EXCLUSIVE: Former President Donald Trump told Fox News Digital that the strike involving tens of thousands of port workers from Maine to Texas on Tuesday is a result of “the massive inflation that was created by the Harris-Biden regime.”

Trump spoke exclusively with Fox News Digital on Tuesday morning, after the International Longshoreman’s Association (ILA) began its first strike since 1977 after its six-year contract with the U.S. Maritime Alliance (USMX), which represents port employers, expired Monday night.

“The strike was caused by the massive inflation that was created by the Harris-Biden regime,” Trump told Fox News Digital. “Everybody understands the dockworkers because they were decimated by this inflation, just like everybody else in our country and beyond.”

Negotiations between the ILA and USMX have been deadlocked thus far over the union’s demands related to wage hikes and compensation, as well as protection from automation at ports.

USMX reportedly made a new offer to the ILA on Monday afternoon that would have raised wages by nearly 50% over the new contract as well as tripling employer contributions to retirement plans, better health care and kept language about automation in the deal. Sources told FOX Business that the ILA rejected the offer and did not counter.

ILA President Harold Daggett claimed the initial negotiation offers “didn’t work out,” but the group is “always willing to sit down when the right number is hit.”

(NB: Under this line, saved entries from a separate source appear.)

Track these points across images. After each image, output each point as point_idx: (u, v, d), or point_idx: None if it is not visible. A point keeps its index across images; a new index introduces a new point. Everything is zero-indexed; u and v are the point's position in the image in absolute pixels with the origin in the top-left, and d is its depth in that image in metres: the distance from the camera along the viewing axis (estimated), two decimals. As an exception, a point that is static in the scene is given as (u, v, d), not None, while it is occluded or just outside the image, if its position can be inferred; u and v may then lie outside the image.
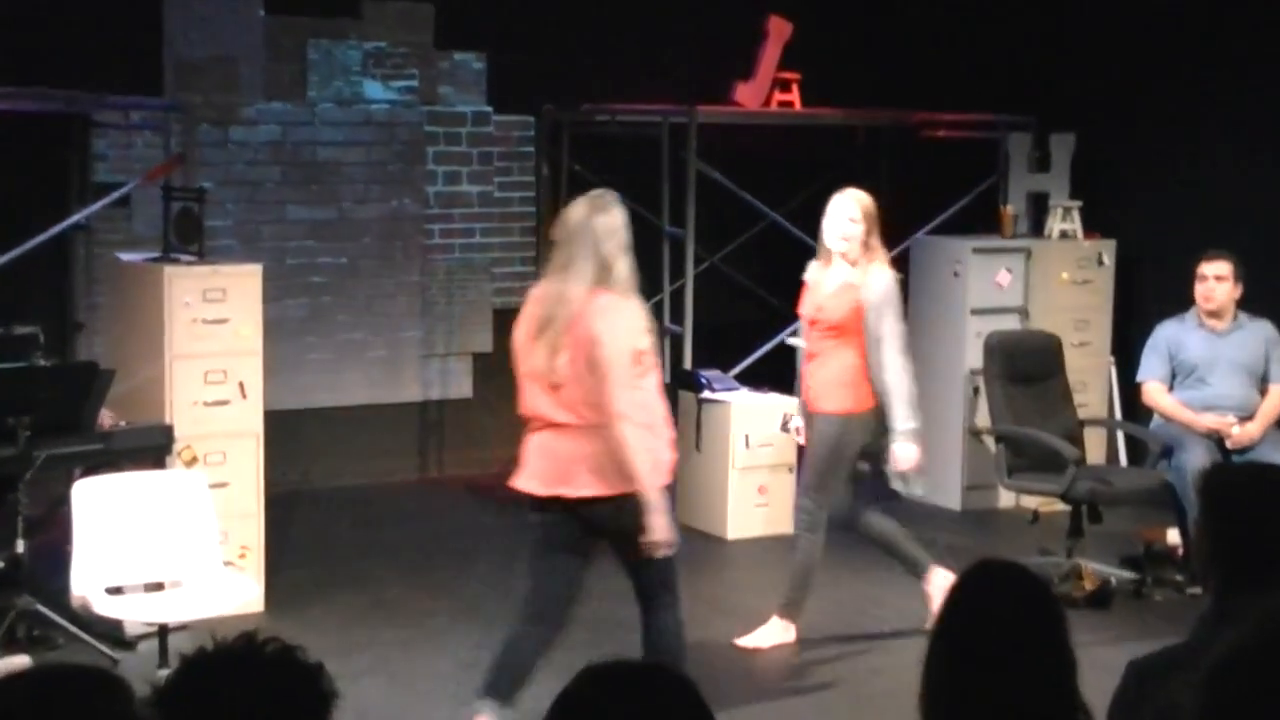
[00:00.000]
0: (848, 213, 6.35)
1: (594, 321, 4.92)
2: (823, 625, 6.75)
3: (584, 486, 5.00)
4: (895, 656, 6.30)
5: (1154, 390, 7.64)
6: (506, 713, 5.16)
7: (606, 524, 5.05)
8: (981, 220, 9.35)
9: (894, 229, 9.82)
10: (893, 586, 7.19)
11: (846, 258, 6.37)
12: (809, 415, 6.50)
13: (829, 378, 6.37)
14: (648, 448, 4.96)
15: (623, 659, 2.20)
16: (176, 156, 8.07)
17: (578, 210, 5.08)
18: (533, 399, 5.09)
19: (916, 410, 6.37)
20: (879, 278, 6.32)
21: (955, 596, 2.69)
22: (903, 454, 6.35)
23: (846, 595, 7.19)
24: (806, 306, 6.49)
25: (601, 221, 5.02)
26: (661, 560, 5.10)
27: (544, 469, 5.06)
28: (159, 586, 5.90)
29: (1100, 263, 9.13)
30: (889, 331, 6.28)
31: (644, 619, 5.26)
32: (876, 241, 6.38)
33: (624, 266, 5.01)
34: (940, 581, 6.46)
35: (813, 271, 6.53)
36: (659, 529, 4.99)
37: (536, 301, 5.11)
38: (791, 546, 6.61)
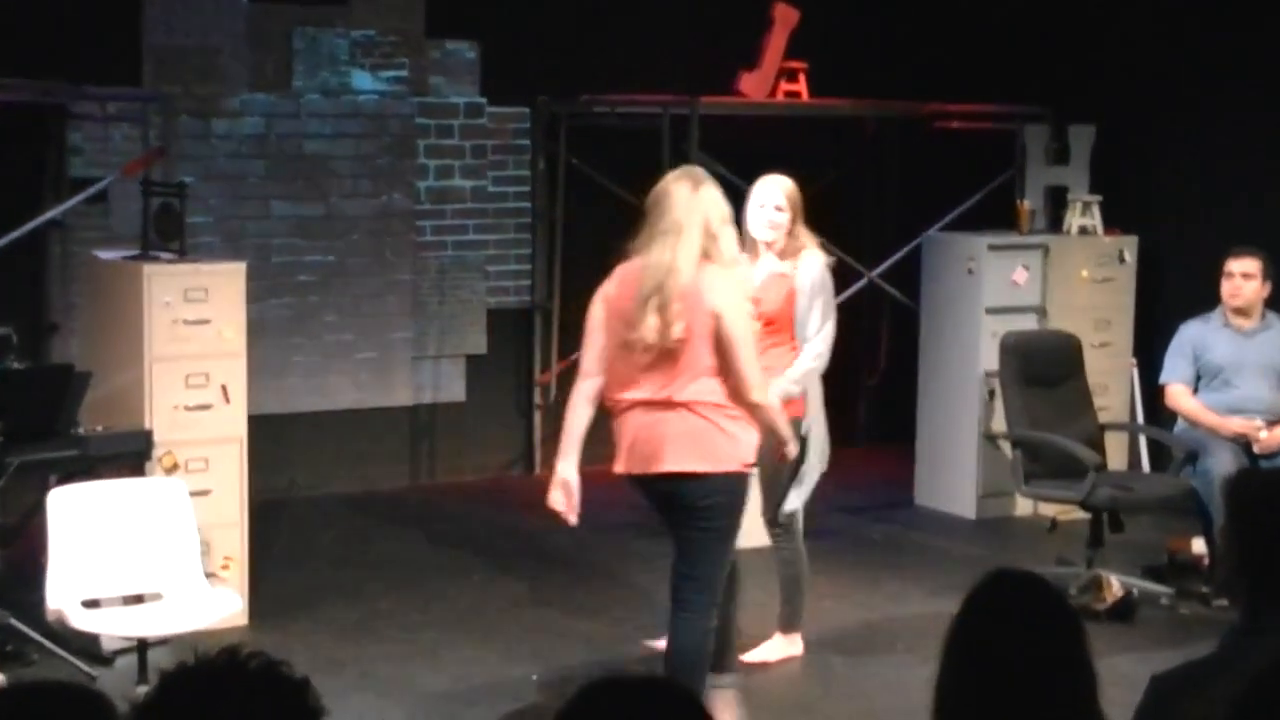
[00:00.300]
0: (774, 200, 6.23)
1: (710, 296, 5.14)
2: (832, 639, 6.74)
3: (673, 463, 5.18)
4: (907, 671, 6.29)
5: (1178, 393, 7.64)
6: (731, 678, 5.68)
7: (688, 501, 5.22)
8: (997, 216, 9.34)
9: (905, 224, 9.88)
10: (905, 599, 7.19)
11: (772, 248, 6.25)
12: None
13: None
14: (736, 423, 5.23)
15: (623, 674, 2.20)
16: (156, 149, 8.07)
17: (680, 183, 5.28)
18: (625, 377, 5.26)
19: (800, 387, 6.13)
20: (812, 263, 6.23)
21: (969, 608, 2.68)
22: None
23: (856, 608, 7.18)
24: None
25: (708, 194, 5.27)
26: (716, 559, 5.30)
27: (639, 450, 5.25)
28: (138, 599, 5.90)
29: (1121, 260, 9.13)
30: (817, 321, 6.18)
31: (675, 614, 5.36)
32: (802, 228, 6.26)
33: (730, 238, 5.28)
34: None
35: None
36: (793, 449, 5.63)
37: (634, 274, 5.24)
38: (776, 561, 6.49)
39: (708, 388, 5.17)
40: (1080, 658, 2.67)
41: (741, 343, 5.16)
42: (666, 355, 5.16)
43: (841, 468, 9.02)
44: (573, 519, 5.39)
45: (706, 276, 5.16)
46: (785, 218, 6.22)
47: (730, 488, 5.23)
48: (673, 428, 5.18)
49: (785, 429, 5.52)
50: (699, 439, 5.17)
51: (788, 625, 6.54)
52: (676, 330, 5.12)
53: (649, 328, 5.14)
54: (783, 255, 6.25)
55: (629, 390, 5.25)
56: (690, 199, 5.23)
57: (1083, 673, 2.67)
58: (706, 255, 5.18)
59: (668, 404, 5.18)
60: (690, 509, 5.22)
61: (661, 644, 6.00)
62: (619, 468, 5.33)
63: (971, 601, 2.70)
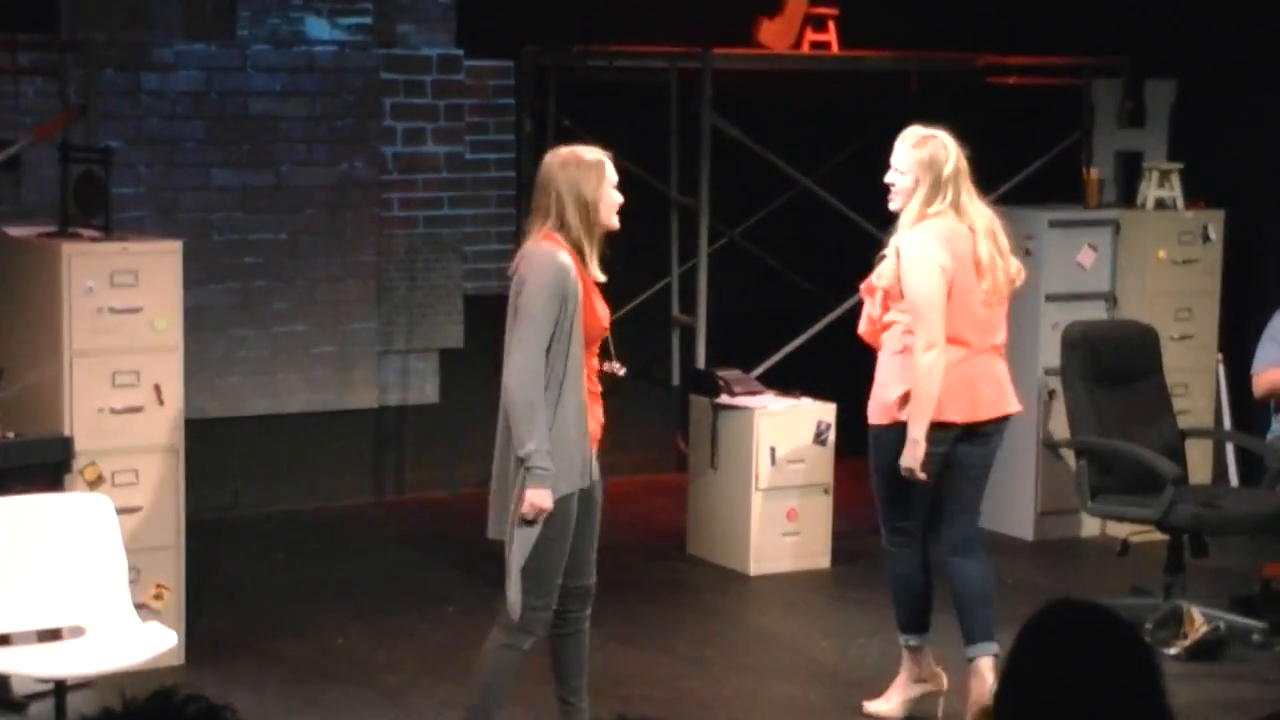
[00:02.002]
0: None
1: (1010, 250, 6.41)
2: (864, 680, 6.76)
3: (1013, 403, 6.43)
4: None
5: (1272, 378, 7.55)
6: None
7: (999, 441, 6.44)
8: (1060, 186, 9.35)
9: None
10: (952, 634, 7.20)
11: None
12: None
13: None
14: None
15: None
16: (76, 108, 8.07)
17: (953, 140, 6.29)
18: (972, 326, 6.28)
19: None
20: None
21: (1023, 647, 2.68)
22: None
23: (894, 645, 7.19)
24: (545, 304, 5.61)
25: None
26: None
27: (985, 396, 6.31)
28: (55, 635, 5.91)
29: (1206, 238, 9.13)
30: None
31: (966, 559, 6.38)
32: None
33: None
34: None
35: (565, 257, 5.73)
36: None
37: (951, 236, 6.23)
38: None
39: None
40: (1156, 704, 2.67)
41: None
42: (996, 303, 6.33)
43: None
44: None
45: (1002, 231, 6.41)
46: None
47: None
48: (1002, 370, 6.39)
49: None
50: (1009, 380, 6.46)
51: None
52: (1021, 275, 6.39)
53: (1002, 278, 6.29)
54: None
55: (965, 341, 6.25)
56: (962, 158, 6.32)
57: (1158, 720, 2.67)
58: None
59: (995, 350, 6.37)
60: (995, 449, 6.41)
61: None
62: (958, 417, 6.23)
63: (1026, 639, 2.70)
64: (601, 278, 5.69)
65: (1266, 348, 7.70)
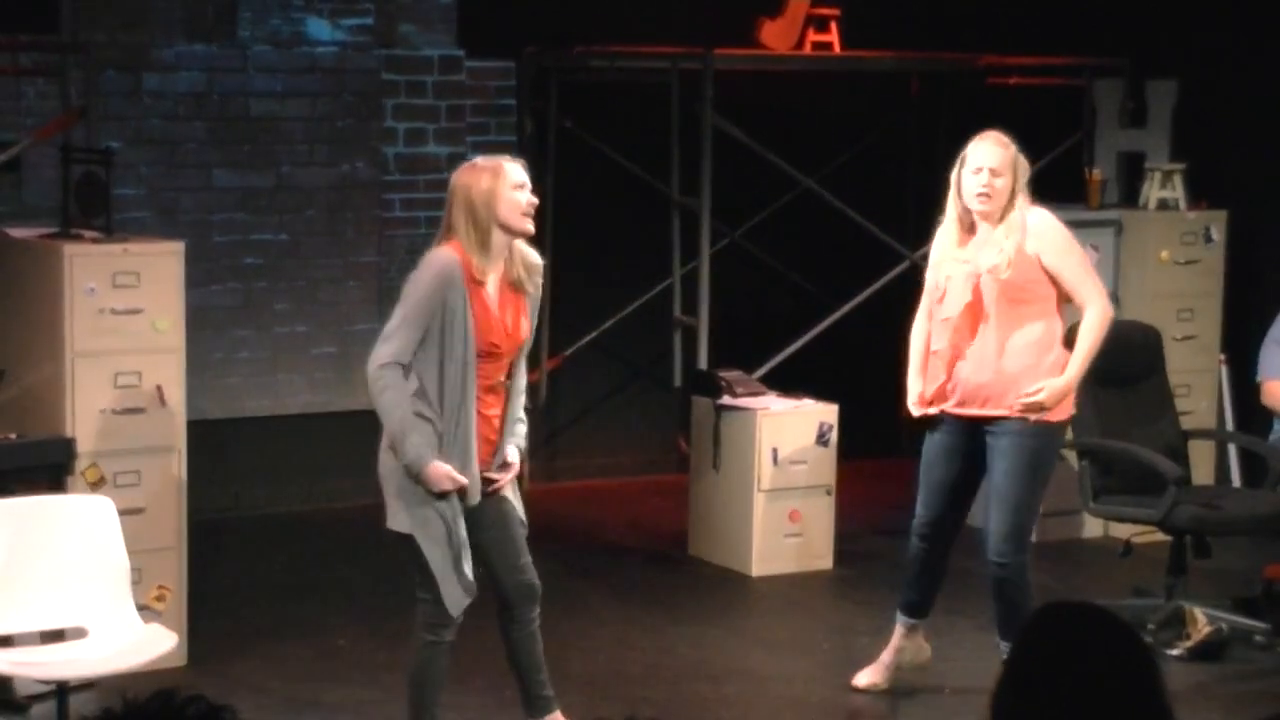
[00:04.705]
0: None
1: None
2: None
3: None
4: (956, 719, 6.34)
5: (1277, 389, 7.59)
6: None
7: None
8: (1062, 187, 9.33)
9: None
10: (954, 635, 7.22)
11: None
12: None
13: None
14: None
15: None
16: (76, 110, 8.09)
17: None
18: None
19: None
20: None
21: (1021, 650, 2.68)
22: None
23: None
24: None
25: None
26: None
27: None
28: (58, 636, 5.92)
29: (1208, 239, 9.14)
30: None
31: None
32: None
33: None
34: None
35: None
36: None
37: None
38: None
39: None
40: (1156, 706, 2.67)
41: None
42: None
43: (879, 482, 9.04)
44: None
45: None
46: None
47: None
48: None
49: None
50: None
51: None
52: None
53: None
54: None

“Right now, everything is off the table,” Daggett told FOX Business. “Nobody’s talking right now. We got Congress trying to bring them to the table. And that’s where we are right now.”

Though the union’s president declined to disclose what that exact wage number is, President Biden, whose administration has tried to facilitate talks between the two sides, has said that he will not use a federal labor law known as the Taft-Hartley Act to intervene in the strike.

Under that law, Biden could take action that results in an 80-day “cooling off” period for negotiations to resume while workers are back at work.